╭─ Data for the task

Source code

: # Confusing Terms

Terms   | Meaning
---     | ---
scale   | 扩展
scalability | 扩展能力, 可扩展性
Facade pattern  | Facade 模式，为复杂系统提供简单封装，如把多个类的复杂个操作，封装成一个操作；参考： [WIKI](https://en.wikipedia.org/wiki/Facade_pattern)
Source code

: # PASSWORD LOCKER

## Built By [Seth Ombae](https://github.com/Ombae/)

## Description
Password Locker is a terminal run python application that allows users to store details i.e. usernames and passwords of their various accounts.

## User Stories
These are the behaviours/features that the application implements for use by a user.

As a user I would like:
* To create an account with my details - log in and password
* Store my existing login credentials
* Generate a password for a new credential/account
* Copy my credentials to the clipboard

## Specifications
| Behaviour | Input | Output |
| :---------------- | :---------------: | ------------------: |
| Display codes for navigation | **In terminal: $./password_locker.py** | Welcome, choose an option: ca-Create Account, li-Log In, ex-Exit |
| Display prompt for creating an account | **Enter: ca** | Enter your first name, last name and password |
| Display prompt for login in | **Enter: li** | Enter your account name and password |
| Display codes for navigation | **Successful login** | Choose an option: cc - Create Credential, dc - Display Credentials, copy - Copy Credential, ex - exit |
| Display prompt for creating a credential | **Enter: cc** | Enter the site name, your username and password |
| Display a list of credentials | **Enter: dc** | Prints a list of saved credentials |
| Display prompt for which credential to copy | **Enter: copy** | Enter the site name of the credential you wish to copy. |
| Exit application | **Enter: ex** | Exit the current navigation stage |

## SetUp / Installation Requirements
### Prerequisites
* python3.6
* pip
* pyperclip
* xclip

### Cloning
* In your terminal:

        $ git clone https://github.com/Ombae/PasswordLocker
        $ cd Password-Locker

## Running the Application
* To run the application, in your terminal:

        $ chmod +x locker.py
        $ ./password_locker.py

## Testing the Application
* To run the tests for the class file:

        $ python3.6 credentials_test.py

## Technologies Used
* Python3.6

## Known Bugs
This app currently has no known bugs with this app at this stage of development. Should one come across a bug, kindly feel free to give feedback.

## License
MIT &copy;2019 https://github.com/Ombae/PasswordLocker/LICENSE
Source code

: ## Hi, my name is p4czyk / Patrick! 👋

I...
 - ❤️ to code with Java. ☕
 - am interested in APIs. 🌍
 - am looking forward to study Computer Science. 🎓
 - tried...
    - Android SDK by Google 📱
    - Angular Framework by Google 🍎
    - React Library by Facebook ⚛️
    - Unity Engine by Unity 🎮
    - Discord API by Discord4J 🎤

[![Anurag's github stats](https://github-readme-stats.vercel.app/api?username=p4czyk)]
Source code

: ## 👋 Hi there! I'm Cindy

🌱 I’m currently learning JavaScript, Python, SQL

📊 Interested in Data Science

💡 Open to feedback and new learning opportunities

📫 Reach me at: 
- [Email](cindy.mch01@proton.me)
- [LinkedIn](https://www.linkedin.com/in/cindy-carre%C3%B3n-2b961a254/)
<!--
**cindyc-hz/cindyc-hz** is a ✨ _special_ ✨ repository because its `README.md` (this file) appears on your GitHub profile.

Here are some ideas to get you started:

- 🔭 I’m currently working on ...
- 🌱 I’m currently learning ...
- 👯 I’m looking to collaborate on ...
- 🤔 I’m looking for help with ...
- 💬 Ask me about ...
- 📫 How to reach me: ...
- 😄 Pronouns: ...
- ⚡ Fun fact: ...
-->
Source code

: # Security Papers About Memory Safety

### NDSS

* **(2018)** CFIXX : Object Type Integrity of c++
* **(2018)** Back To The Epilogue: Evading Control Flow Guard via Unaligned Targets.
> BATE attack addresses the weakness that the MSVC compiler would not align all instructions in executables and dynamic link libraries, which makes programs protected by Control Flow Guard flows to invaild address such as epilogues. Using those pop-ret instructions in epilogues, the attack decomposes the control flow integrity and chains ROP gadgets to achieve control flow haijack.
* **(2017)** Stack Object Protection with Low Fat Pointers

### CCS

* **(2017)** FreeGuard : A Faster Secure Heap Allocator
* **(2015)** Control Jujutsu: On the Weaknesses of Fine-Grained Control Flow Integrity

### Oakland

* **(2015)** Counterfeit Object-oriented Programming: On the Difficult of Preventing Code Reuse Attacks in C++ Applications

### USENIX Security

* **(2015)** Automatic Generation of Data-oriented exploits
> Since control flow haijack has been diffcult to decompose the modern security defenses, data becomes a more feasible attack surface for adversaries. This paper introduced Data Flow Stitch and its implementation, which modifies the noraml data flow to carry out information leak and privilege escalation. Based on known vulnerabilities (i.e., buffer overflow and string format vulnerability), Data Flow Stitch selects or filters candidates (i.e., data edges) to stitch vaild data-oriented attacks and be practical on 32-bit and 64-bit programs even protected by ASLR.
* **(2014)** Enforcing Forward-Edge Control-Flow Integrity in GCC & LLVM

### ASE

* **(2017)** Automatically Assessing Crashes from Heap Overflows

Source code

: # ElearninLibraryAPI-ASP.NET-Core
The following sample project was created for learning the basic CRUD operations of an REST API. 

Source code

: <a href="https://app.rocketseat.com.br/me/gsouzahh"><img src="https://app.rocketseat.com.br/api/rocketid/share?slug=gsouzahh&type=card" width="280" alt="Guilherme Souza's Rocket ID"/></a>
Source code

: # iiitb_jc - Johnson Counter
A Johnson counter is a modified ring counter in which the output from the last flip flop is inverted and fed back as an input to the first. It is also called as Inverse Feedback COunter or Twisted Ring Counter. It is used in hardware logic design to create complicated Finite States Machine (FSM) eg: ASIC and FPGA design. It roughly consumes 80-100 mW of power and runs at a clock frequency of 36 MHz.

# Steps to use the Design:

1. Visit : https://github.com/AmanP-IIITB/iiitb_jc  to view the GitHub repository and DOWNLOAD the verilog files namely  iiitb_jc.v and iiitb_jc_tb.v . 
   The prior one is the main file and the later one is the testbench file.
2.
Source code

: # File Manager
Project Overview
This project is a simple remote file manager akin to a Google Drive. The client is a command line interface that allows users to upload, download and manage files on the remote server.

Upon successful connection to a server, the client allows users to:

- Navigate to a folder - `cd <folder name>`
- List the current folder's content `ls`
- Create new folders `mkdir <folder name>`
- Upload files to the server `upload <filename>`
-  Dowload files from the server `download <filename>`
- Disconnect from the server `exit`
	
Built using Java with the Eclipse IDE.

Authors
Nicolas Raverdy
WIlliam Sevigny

╰─

Among the lines of the entries above, count those containing the string "your". Write the number alone.

6